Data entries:

######

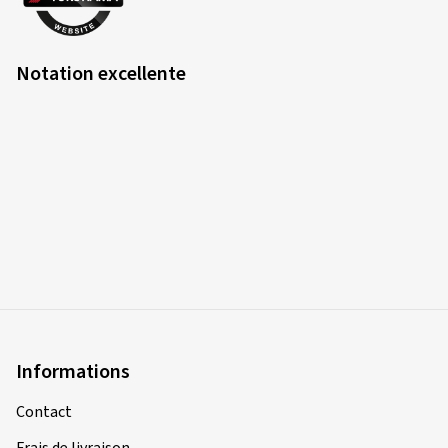
Notation excellente
Informations
Contact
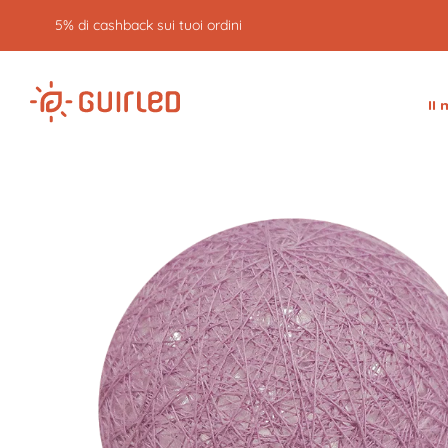
Reso gratuito entro 30 giorni
Il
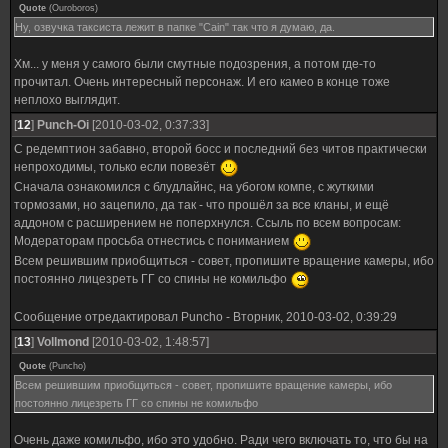
Quote
(
Ouroboros
)
Ну, озвучка таксиста лежит в папке "Cain" так что я думаю, да.
Хм... у меня у самого были смутные подозрения, а потом где-то
прочитал. Очень интересный персонаж. И его камео в конце тоже
неплохо выглядит.
[
12
]
Punch-Oi
[2010-03-02, 0:37:33]
С редемптион забавно, второй босс и последний без читов практически
непроходимы, только если повезёт
Сначала ознакомился с блудлайнс, на убогом компе, с жуткими
тормозами, но зацепило, да так - что прошёл за все кланы, и ещё
аддоном с расширением не поперхнулся. Ссыль по всем вопросам:
Модераторам просьба отнестись с пониманием
Всем решившим приобщиться - совет, пропишите вращение камеры, ибо
постоянно лицезреть ГГ со спины не комильфо
Сообщение отредактировал
Puncho
-
Вторник, 2010-03-02, 0:39:29
[
13
]
Vollmond
[2010-03-02, 1:48:57]
Quote
(
Puncho
)
Всем решившим приобщиться - совет, пропишите вращение камеры, ибо
постоянно лицезреть ГГ со спины не комильфо
Очень даже комильфо, ибо это удобно. Ради чего включать то, что бы на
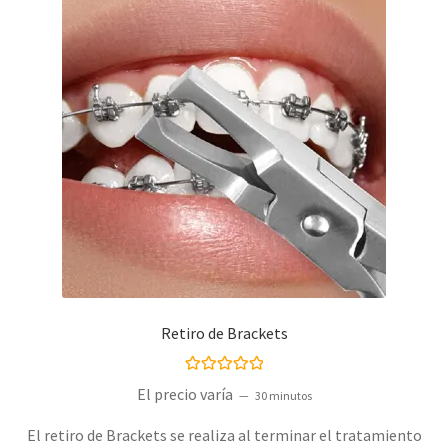
Retiro de Brackets
Valorado con
El precio varía
30 minutos
5.00
de 5
El retiro de Brackets se realiza al terminar el tratamiento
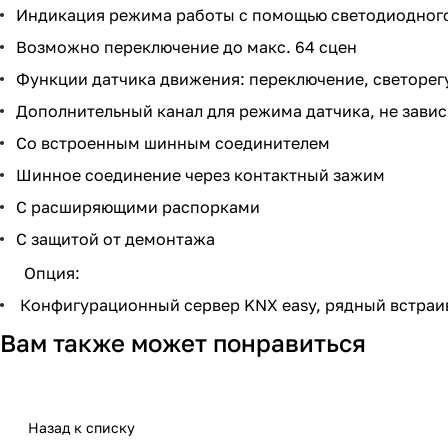
Индикация режима работы с помощью светодиодного 
Возможно переключение до макс. 64 сцен
Функции датчика движения: переключение, светорег
Дополнительный канал для режима датчика, не завис
Со встроенным шинным соединителем
Шинное соединение через контактный зажим
С расширяющими распорками
С защитой от демонтажа
Опция:
Конфигурационный сервер KNX easy, рядный встраив
Вам также может понравиться
Назад к списку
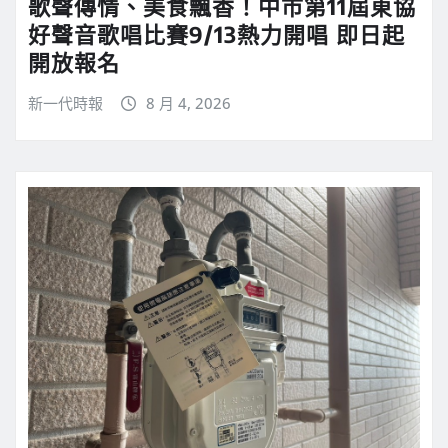
歌聲傳情、美食飄香！中市第11屆東協
好聲音歌唱比賽9/13熱力開唱 即日起
開放報名
新一代時報
8 月 4, 2026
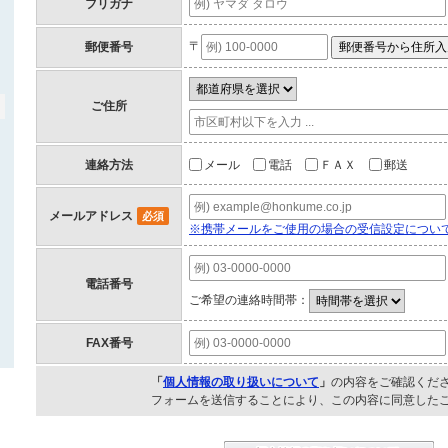
フリガナ
〒
郵便番号
ご住所
メール
電話
ＦＡＸ
郵送
連絡方法
メールアドレス
必須
※携帯メールをご使用の場合の受信設定につい
電話番号
ご希望の連絡時間帯：
FAX番号
「
個人情報の取り扱いについて
」
の内容をご確認くだ
フォームを送信することにより、この内容に同意した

######

Directions for this task:
Output all of the data above exactly; no pictures should appear.

Output of the task:
Notation excellente
Informations
Contact
Reso gratuito entro 30 giorni
Il
Quote
(
Ouroboros
)
Ну, озвучка таксиста лежит в папке "Cain" так что я думаю, да.
Хм... у меня у самого были смутные подозрения, а потом где-то
прочитал. Очень интересный персонаж. И его камео в конце тоже
неплохо выглядит.
[
12
]
Punch-Oi
[2010-03-02, 0:37:33]
С редемптион забавно, второй босс и последний без читов практически
непроходимы, только если повезёт
Сначала ознакомился с блудлайнс, на убогом компе, с жуткими
тормозами, но зацепило, да так - что прошёл за все кланы, и ещё
аддоном с расширением не поперхнулся. Ссыль по всем вопросам:
Модераторам просьба отнестись с пониманием
Всем решившим приобщиться - совет, пропишите вращение камеры, ибо
постоянно лицезреть ГГ со спины не комильфо
Сообщение отредактировал
Puncho
-
Вторник, 2010-03-02, 0:39:29
[
13
]
Vollmond
[2010-03-02, 1:48:57]
Quote
(
Puncho
)
Всем решившим приобщиться - совет, пропишите вращение камеры, ибо
постоянно лицезреть ГГ со спины не комильфо
Очень даже комильфо, ибо это удобно. Ради чего включать то, что бы на
Retiro de Brackets
Valorado con
El precio varía
30 minutos
5.00
de 5
El retiro de Brackets se realiza al terminar el tratamiento
Индикация режима работы с помощью светодиодного 
Возможно переключение до макс. 64 сцен
Функции датчика движения: переключение, светорег
Дополнительный канал для режима датчика, не завис
Со встроенным шинным соединителем
Шинное соединение через контактный зажим
С расширяющими распорками
С защитой от демонтажа
Опция:
Конфигурационный сервер KNX easy, рядный встраив
Вам также может понравиться
Назад к списку
歌聲傳情、美食飄香！中市第11屆東協
好聲音歌唱比賽9/13熱力開唱 即日起
開放報名
新一代時報
8 月 4, 2026
フリガナ
〒
郵便番号
ご住所
メール
電話
ＦＡＸ
郵送
連絡方法
メールアドレス
必須
※携帯メールをご使用の場合の受信設定につい
電話番号
ご希望の連絡時間帯：
FAX番号
「
個人情報の取り扱いについて
」
の内容をご確認くだ
フォームを送信することにより、この内容に同意した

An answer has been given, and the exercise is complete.